MDS is designed to be the central "point of truth" in situations like yours where the same entity is referred to by multiple names in different systems. Once you seutp MDS and define which version is "the truth", you refer to the MDS entry and it should trickle down to other ancillary systems if you're making changes and whatnot (NOTE: that's my current understanding, I have a book on MDS that I need to dig in to and grok everything). If you're rolling a homegrown solution it sounds like you'll be doing a series of lookups and fuzzy lookups (if you have Enterprise Edition) within SSIS in order to load your own version of "the truth" table. Are you currently doing everything natively or do you have any 3rd party tools now? If you're looking for 3rd party solution, is there a budget? I ask only because you've already seen there are solutions out there to help with this sort of situation but they're pricey.
That's my understanding as well on MDS, and it is the getting to "the truth" part that I am currently writing a lot of code to achieve. No, there is no budget for this, and this project will be over by the time anyone might approve the purchase of any 3rd party tools.
However, I did find something intruguing, thanks to Mega's blog post here about the Tech Ed sessions being available on Channel 9, and this might be just what I'm looking for:
Using Knowledge to Cleanse Data with Data Quality Services
http://channel9.msdn.com/Events/TechEd/NorthAmerica/2011/DBI207
I haven't had time to fully absorb the presentation, but I think this is a Denali Enterprise Edition feature. Looks interesting.
-Steve
Yeah the Data Quality Services in Denali definitely looks exciting and hopefully alleviates a lot of these types of pains.

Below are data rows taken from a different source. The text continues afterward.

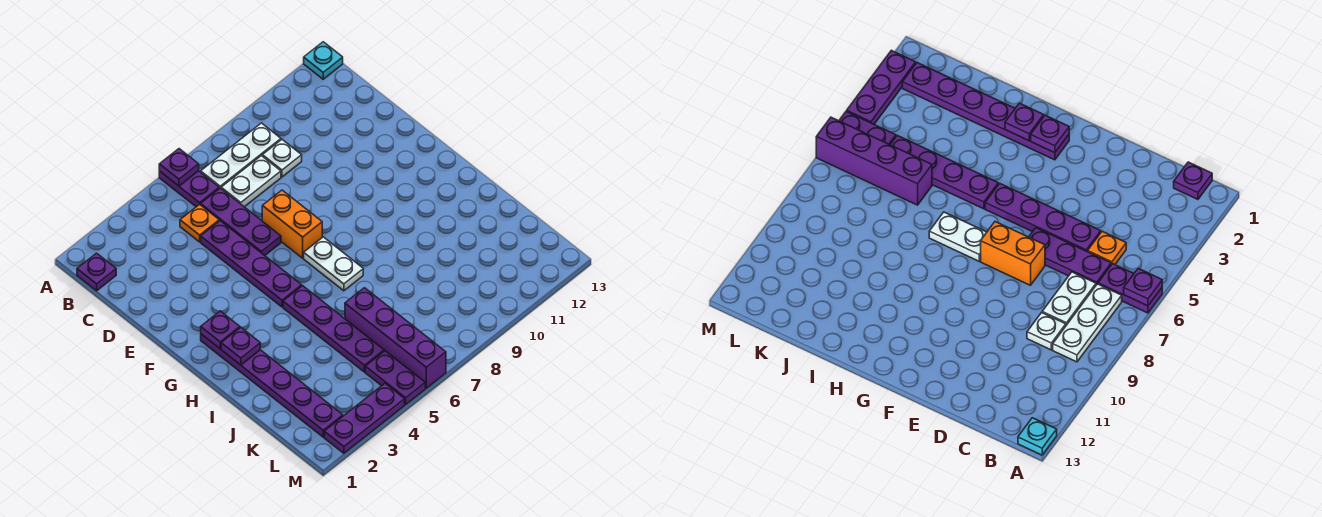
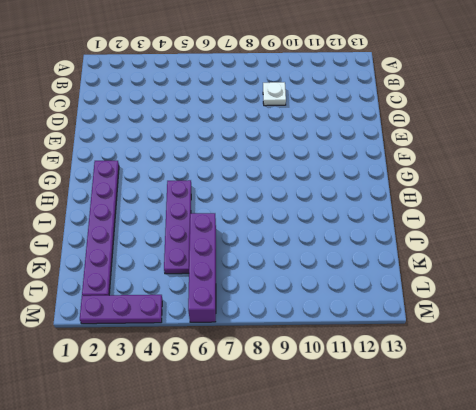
none -> purple plate A6:B6 level 1
none -> cyan plate A13 level 1
none -> purple plate B1 level 1

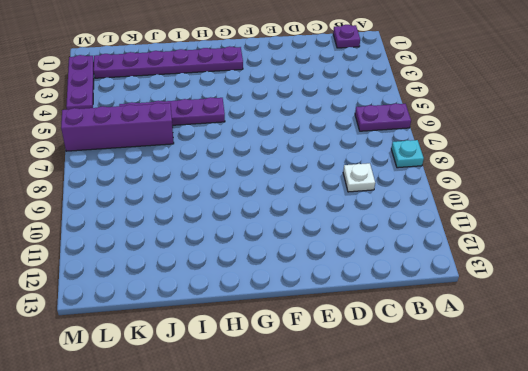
cyan plate A8 level 1 -> cyan plate A13 level 1
none -> white plate B7:B9 level 1
none -> orange plate C5 level 1
none -> purple plate C6:E6 level 1

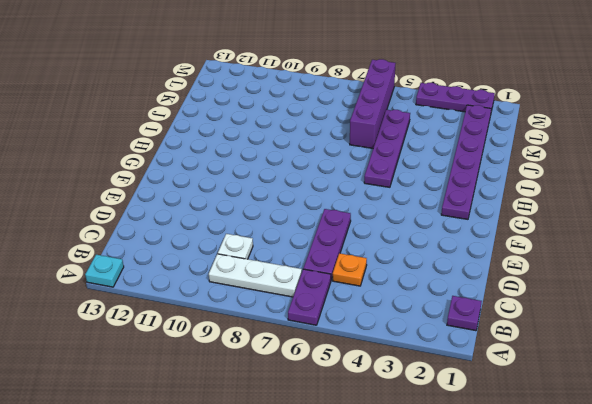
none -> white plate C7:C8 level 1
none -> purple plate D5:G5 level 1
none -> orange brick E7:F7 level 1

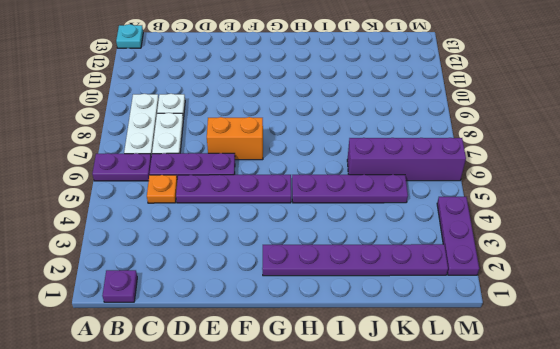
none -> white plate G7:H7 level 1
none -> purple plate L5:M5 level 1
none -> purple plate A6 level 2

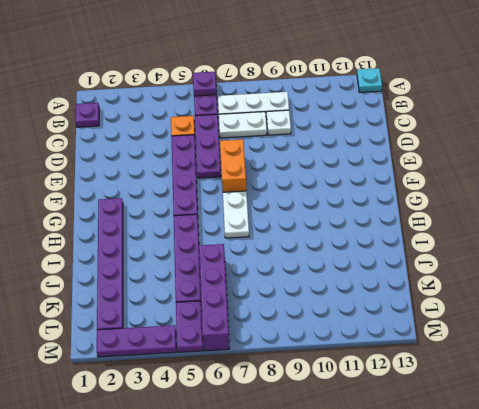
none -> purple plate G2 level 2
none -> purple plate H2 level 2

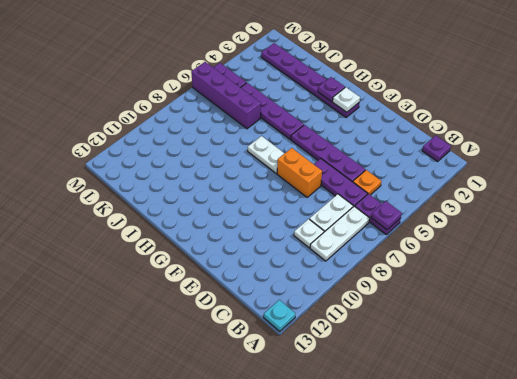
white plate G2 level 2 -> purple plate G2 level 2
none -> purple plate M2:M4 level 1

In the meantime, I spoke with Joe Salvatore this morning about this issue and he suggested you'll probably have to a "waterfall" method in SSIS. This means you'd do an initial lookup against the other data source for direct matches. Those matches would go on down the matched output. The non-matched output would need to go to a fuzzy lookup task where you continue your comparisons until you filter down to what you need to move down the line to your final destination.